Task :: Write out the full listing exactly as it appears below.
=== The records ===
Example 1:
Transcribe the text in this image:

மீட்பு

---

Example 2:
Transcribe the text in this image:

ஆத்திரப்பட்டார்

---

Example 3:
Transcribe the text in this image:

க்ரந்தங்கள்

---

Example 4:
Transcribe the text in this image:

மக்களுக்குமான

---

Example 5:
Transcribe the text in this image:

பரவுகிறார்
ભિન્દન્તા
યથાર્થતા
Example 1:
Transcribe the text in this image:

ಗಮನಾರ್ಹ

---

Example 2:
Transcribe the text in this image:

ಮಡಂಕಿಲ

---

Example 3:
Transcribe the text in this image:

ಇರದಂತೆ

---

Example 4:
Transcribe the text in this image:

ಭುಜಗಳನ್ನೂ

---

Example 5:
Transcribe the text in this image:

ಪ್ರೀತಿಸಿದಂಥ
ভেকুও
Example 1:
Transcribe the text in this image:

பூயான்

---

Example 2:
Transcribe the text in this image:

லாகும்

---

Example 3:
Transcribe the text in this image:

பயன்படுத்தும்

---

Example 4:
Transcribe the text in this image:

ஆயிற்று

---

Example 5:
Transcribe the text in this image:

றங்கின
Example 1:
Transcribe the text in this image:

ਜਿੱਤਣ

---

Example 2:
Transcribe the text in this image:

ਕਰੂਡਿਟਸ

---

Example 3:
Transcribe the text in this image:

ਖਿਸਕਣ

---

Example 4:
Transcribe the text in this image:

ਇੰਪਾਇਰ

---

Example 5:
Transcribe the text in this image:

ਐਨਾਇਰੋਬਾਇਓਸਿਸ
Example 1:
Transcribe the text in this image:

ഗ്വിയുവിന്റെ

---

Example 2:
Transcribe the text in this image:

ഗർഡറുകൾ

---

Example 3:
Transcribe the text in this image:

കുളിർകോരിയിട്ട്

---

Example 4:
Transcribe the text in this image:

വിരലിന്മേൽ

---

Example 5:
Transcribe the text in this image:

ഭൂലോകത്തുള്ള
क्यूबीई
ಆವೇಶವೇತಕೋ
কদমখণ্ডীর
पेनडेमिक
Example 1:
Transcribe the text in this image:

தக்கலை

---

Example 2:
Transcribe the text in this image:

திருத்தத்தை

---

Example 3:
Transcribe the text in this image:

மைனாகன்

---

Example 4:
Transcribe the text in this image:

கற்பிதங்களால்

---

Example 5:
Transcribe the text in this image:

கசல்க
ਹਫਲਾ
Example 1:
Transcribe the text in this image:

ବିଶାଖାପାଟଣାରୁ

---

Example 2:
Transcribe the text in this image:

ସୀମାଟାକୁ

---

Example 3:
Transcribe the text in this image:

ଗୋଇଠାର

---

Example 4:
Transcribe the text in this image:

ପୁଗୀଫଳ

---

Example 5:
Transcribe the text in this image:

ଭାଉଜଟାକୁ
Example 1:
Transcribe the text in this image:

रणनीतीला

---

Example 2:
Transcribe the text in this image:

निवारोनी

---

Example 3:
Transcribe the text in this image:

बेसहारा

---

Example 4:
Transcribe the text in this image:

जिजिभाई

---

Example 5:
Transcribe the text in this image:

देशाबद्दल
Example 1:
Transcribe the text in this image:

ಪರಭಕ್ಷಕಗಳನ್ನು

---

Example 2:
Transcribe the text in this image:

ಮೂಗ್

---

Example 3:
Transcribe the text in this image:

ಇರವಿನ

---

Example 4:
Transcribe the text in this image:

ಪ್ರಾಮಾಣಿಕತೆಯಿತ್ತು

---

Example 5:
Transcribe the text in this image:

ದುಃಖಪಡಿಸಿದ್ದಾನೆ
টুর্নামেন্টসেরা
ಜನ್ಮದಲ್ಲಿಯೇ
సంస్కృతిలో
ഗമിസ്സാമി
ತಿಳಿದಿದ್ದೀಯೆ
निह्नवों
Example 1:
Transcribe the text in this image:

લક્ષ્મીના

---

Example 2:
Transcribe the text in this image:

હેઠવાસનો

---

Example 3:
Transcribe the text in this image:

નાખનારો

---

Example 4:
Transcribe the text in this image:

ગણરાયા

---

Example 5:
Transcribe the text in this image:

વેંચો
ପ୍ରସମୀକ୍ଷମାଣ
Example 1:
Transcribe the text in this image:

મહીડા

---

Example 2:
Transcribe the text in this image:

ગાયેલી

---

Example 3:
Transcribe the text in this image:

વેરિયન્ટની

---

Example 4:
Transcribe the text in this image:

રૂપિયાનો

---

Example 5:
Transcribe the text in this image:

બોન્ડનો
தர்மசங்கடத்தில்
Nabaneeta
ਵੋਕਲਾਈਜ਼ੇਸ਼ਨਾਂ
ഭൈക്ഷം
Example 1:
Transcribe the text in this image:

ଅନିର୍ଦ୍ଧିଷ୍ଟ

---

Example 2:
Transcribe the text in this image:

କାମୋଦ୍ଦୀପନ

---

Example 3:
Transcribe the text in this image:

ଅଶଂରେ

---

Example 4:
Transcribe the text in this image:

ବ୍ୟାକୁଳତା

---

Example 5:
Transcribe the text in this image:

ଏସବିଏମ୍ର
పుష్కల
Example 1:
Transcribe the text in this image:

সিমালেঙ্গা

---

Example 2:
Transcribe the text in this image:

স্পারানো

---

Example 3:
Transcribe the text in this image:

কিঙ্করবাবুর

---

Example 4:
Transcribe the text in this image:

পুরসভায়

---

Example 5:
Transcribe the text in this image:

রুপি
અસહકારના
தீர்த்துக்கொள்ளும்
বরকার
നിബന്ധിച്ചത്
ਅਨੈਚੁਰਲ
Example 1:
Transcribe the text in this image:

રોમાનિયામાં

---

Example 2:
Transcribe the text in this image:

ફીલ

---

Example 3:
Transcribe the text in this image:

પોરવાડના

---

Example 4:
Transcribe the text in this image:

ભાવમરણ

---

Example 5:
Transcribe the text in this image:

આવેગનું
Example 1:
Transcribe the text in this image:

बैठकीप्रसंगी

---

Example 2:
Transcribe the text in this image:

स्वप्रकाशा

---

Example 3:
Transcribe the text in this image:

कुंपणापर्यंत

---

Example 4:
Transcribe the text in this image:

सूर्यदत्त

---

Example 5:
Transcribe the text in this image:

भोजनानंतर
===
Answer to this task ::
Example 1:
Transcribe the text in this image:

மீட்பு

---

Example 2:
Transcribe the text in this image:

ஆத்திரப்பட்டார்

---

Example 3:
Transcribe the text in this image:

க்ரந்தங்கள்

---

Example 4:
Transcribe the text in this image:

மக்களுக்குமான

---

Example 5:
Transcribe the text in this image:

பரவுகிறார்
ભિન્દન્તા
યથાર્થતા
Example 1:
Transcribe the text in this image:

ಗಮನಾರ್ಹ

---

Example 2:
Transcribe the text in this image:

ಮಡಂಕಿಲ

---

Example 3:
Transcribe the text in this image:

ಇರದಂತೆ

---

Example 4:
Transcribe the text in this image:

ಭುಜಗಳನ್ನೂ

---

Example 5:
Transcribe the text in this image:

ಪ್ರೀತಿಸಿದಂಥ
ভেকুও
Example 1:
Transcribe the text in this image:

பூயான்

---

Example 2:
Transcribe the text in this image:

லாகும்

---

Example 3:
Transcribe the text in this image:

பயன்படுத்தும்

---

Example 4:
Transcribe the text in this image:

ஆயிற்று

---

Example 5:
Transcribe the text in this image:

றங்கின
Example 1:
Transcribe the text in this image:

ਜਿੱਤਣ

---

Example 2:
Transcribe the text in this image:

ਕਰੂਡਿਟਸ

---

Example 3:
Transcribe the text in this image:

ਖਿਸਕਣ

---

Example 4:
Transcribe the text in this image:

ਇੰਪਾਇਰ

---

Example 5:
Transcribe the text in this image:

ਐਨਾਇਰੋਬਾਇਓਸਿਸ
Example 1:
Transcribe the text in this image:

ഗ്വിയുവിന്റെ

---

Example 2:
Transcribe the text in this image:

ഗർഡറുകൾ

---

Example 3:
Transcribe the text in this image:

കുളിർകോരിയിട്ട്

---

Example 4:
Transcribe the text in this image:

വിരലിന്മേൽ

---

Example 5:
Transcribe the text in this image:

ഭൂലോകത്തുള്ള
क्यूबीई
ಆವೇಶವೇತಕೋ
কদমখণ্ডীর
पेनडेमिक
Example 1:
Transcribe the text in this image:

தக்கலை

---

Example 2:
Transcribe the text in this image:

திருத்தத்தை

---

Example 3:
Transcribe the text in this image:

மைனாகன்

---

Example 4:
Transcribe the text in this image:

கற்பிதங்களால்

---

Example 5:
Transcribe the text in this image:

கசல்க
ਹਫਲਾ
Example 1:
Transcribe the text in this image:

ବିଶାଖାପାଟଣାରୁ

---

Example 2:
Transcribe the text in this image:

ସୀମାଟାକୁ

---

Example 3:
Transcribe the text in this image:

ଗୋଇଠାର

---

Example 4:
Transcribe the text in this image:

ପୁଗୀଫଳ

---

Example 5:
Transcribe the text in this image:

ଭାଉଜଟାକୁ
Example 1:
Transcribe the text in this image:

रणनीतीला

---

Example 2:
Transcribe the text in this image:

निवारोनी

---

Example 3:
Transcribe the text in this image:

बेसहारा

---

Example 4:
Transcribe the text in this image:

जिजिभाई

---

Example 5:
Transcribe the text in this image:

देशाबद्दल
Example 1:
Transcribe the text in this image:

ಪರಭಕ್ಷಕಗಳನ್ನು

---

Example 2:
Transcribe the text in this image:

ಮೂಗ್

---

Example 3:
Transcribe the text in this image:

ಇರವಿನ

---

Example 4:
Transcribe the text in this image:

ಪ್ರಾಮಾಣಿಕತೆಯಿತ್ತು

---

Example 5:
Transcribe the text in this image:

ದುಃಖಪಡಿಸಿದ್ದಾನೆ
টুর্নামেন্টসেরা
ಜನ್ಮದಲ್ಲಿಯೇ
సంస్కృతిలో
ഗമിസ്സാമി
ತಿಳಿದಿದ್ದೀಯೆ
निह्नवों
Example 1:
Transcribe the text in this image:

લક્ષ્મીના

---

Example 2:
Transcribe the text in this image:

હેઠવાસનો

---

Example 3:
Transcribe the text in this image:

નાખનારો

---

Example 4:
Transcribe the text in this image:

ગણરાયા

---

Example 5:
Transcribe the text in this image:

વેંચો
ପ୍ରସମୀକ୍ଷମାଣ
Example 1:
Transcribe the text in this image:

મહીડા

---

Example 2:
Transcribe the text in this image:

ગાયેલી

---

Example 3:
Transcribe the text in this image:

વેરિયન્ટની

---

Example 4:
Transcribe the text in this image:

રૂપિયાનો

---

Example 5:
Transcribe the text in this image:

બોન્ડનો
தர்மசங்கடத்தில்
Nabaneeta
ਵੋਕਲਾਈਜ਼ੇਸ਼ਨਾਂ
ഭൈക്ഷം
Example 1:
Transcribe the text in this image:

ଅନିର୍ଦ୍ଧିଷ୍ଟ

---

Example 2:
Transcribe the text in this image:

କାମୋଦ୍ଦୀପନ

---

Example 3:
Transcribe the text in this image:

ଅଶଂରେ

---

Example 4:
Transcribe the text in this image:

ବ୍ୟାକୁଳତା

---

Example 5:
Transcribe the text in this image:

ଏସବିଏମ୍ର
పుష్కల
Example 1:
Transcribe the text in this image:

সিমালেঙ্গা

---

Example 2:
Transcribe the text in this image:

স্পারানো

---

Example 3:
Transcribe the text in this image:

কিঙ্করবাবুর

---

Example 4:
Transcribe the text in this image:

পুরসভায়

---

Example 5:
Transcribe the text in this image:

রুপি
અસહકારના
தீர்த்துக்கொள்ளும்
বরকার
നിബന്ധിച്ചത്
ਅਨੈਚੁਰਲ
Example 1:
Transcribe the text in this image:

રોમાનિયામાં

---

Example 2:
Transcribe the text in this image:

ફીલ

---

Example 3:
Transcribe the text in this image:

પોરવાડના

---

Example 4:
Transcribe the text in this image:

ભાવમરણ

---

Example 5:
Transcribe the text in this image:

આવેગનું
Example 1:
Transcribe the text in this image:

बैठकीप्रसंगी

---

Example 2:
Transcribe the text in this image:

स्वप्रकाशा

---

Example 3:
Transcribe the text in this image:

कुंपणापर्यंत

---

Example 4:
Transcribe the text in this image:

सूर्यदत्त

---

Example 5:
Transcribe the text in this image:

भोजनानंतर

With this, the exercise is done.